Deadbeat Dad Who Represents Himself Has a Fool for a Client

I guess the family court judge had had just about enough of this guy, who was rash enough to go pro se. He got $14,000 behind in his $400/month child-support payments, and must have mouthed off once too often about the things he thought he needed to spend money on that were more important.

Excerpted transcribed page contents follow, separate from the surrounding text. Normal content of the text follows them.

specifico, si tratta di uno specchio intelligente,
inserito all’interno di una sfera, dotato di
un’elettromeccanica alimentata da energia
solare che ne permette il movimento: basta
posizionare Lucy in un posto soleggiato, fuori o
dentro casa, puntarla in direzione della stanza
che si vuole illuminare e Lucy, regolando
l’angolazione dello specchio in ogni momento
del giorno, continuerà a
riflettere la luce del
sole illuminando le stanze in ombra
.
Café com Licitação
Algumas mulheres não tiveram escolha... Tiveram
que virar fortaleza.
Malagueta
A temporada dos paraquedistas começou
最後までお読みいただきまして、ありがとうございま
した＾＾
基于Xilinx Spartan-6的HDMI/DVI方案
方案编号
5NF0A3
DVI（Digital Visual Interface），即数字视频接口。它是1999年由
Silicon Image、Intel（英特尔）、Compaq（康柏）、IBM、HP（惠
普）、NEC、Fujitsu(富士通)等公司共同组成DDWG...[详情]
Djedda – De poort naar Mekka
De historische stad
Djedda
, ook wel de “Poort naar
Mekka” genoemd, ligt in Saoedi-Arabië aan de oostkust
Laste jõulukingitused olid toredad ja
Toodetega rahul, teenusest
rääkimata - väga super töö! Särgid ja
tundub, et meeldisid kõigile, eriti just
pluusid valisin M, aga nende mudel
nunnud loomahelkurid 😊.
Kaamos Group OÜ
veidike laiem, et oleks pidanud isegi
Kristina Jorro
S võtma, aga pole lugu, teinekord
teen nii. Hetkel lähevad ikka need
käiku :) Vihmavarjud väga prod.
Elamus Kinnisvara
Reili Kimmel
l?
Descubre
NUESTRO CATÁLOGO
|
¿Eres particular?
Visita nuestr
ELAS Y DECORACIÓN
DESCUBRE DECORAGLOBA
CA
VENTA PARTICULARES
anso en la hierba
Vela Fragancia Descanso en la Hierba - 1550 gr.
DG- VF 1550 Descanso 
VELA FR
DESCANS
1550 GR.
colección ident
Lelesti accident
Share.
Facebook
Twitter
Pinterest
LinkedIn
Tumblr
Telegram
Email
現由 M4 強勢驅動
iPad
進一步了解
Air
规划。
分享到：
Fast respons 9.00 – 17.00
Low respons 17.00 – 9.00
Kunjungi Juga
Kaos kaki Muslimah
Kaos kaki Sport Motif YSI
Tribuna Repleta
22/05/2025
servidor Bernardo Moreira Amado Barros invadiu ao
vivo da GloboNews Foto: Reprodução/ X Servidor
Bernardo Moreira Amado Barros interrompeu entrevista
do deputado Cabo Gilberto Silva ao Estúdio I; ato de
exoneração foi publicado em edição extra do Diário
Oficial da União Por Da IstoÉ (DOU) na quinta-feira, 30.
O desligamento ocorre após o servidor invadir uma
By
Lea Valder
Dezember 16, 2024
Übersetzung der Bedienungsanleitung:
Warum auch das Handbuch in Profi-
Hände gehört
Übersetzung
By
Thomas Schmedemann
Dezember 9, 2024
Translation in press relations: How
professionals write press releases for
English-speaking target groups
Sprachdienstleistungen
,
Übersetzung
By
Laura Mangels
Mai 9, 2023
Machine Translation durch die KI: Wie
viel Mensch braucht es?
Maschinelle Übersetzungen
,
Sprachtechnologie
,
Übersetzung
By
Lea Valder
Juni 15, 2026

The judge ruled that he couldn't spend another dime on the following items until he got current:

    • alcoholic beverages
    • cigarettes or any tobacco products
    • food or drink of any kind from a restaurant, bar, or tavern
    • cell phone
    • television
    • computer
    • any electronic device, except medical equipment
    • DVD, DVR, digital music or digital movie
    • recreational vehicle
    • recreational licenses of any kind, including hunting and fishing licenses
    • movie tickets
    • recreational event tickets
    • airfare or train fare
    • health club membership
    • sporting goods of any kind
    • ammunition, guns, or firearms
    • fishing equipment
    • camping or hiking equipment
    • jewelry
    • magazines
    • newspapers
    • cable or satellite TV service
    • Internet service
    • campground site
    • hotel room
    • any interest in real property, except his primary residence

He can still buy the following items, but only if he gets the Probation Department's prior written permission:

    • clothing
    • furniture
    • appliances
    • motor vehicles
    • household materials for renovations, except emergency repairs
    • books

I wonder whether it isn't a better idea to stick to the traditional penalty of "pay up or go to jail." It's never a good idea for a judge to be this involved in the details of someone's life. On the other hand, when it comes to listening to the endless stream of necessities that people will put before their obligation to cover basic needs and obligations, I feel the judge's pain.